I have spent the last couple of weeks in La-La Land with visions of ballerina circus performers dancing around in brightly colored, whimsical slippers wrapped in glitter-drenched ribbons. Because I want to start having some fun in my life. Before I kill myself. La-La Land can be a very safe place - if you don't look back. I always look back. Then, I see myself in a fresh light - and it's usually not very pretty.
I'm far from fitting into a pair of ballet slippers. I've been trudging around in combat boots for 23 years. I think I put them on for the first time when my husband left the Marine Corps, coincidentally the same time the rest of his squadron was climbing into a transport plane - destination Desert Storm. The circumstances leading up to his "medical discharge" are, in my most generous words, inconsistent and suspicious - like a mystery soup. A mystery soup he had been feeding me since I was 17.
So, in 1990, off came his combat boots. And I put on mine. I've had them on ever since. I fought to get out of that marriage. I fought to keep my kids. I fought to keep my sanity. I fought to find true love. I fought breast cancer. I fought to keep my job. I fought, I fought, I fought.

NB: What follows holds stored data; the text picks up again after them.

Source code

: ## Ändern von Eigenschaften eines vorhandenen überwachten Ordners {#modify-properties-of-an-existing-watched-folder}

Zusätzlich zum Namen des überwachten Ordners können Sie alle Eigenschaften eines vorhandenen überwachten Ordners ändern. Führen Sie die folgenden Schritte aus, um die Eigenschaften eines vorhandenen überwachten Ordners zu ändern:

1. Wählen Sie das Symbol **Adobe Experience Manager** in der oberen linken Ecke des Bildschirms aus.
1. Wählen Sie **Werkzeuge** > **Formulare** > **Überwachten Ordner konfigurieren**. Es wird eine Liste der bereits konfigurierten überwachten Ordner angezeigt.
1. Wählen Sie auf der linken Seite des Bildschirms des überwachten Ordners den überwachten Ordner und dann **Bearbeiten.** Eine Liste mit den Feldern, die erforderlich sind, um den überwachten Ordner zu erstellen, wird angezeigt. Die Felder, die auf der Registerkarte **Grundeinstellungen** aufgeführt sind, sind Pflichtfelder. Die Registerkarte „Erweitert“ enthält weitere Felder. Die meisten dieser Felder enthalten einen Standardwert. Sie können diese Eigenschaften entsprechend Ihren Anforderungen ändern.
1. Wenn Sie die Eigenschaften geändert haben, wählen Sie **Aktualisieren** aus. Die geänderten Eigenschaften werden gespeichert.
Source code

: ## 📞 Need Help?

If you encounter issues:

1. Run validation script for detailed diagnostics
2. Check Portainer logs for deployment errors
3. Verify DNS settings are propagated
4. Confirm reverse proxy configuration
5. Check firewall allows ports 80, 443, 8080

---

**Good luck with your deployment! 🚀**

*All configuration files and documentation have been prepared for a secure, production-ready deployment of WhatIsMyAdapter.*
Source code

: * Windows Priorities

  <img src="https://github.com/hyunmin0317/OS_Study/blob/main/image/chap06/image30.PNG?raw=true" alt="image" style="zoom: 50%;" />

Now, the war is over and I'm still fighting. I have to stop. I've done my time. I need some R&R!
I'm starting by taking off my combat boots. Then I am going to nurse my tired, worn-out feet and pamper them until they are soft as a baby's bottom. Then, who knows, maybe I'll drench my toenails in some glitter. I don't want new shoes right now. I want to go barefoot for awhile.
Plan in action. Photos to follow. The glitter though? Probably not so much.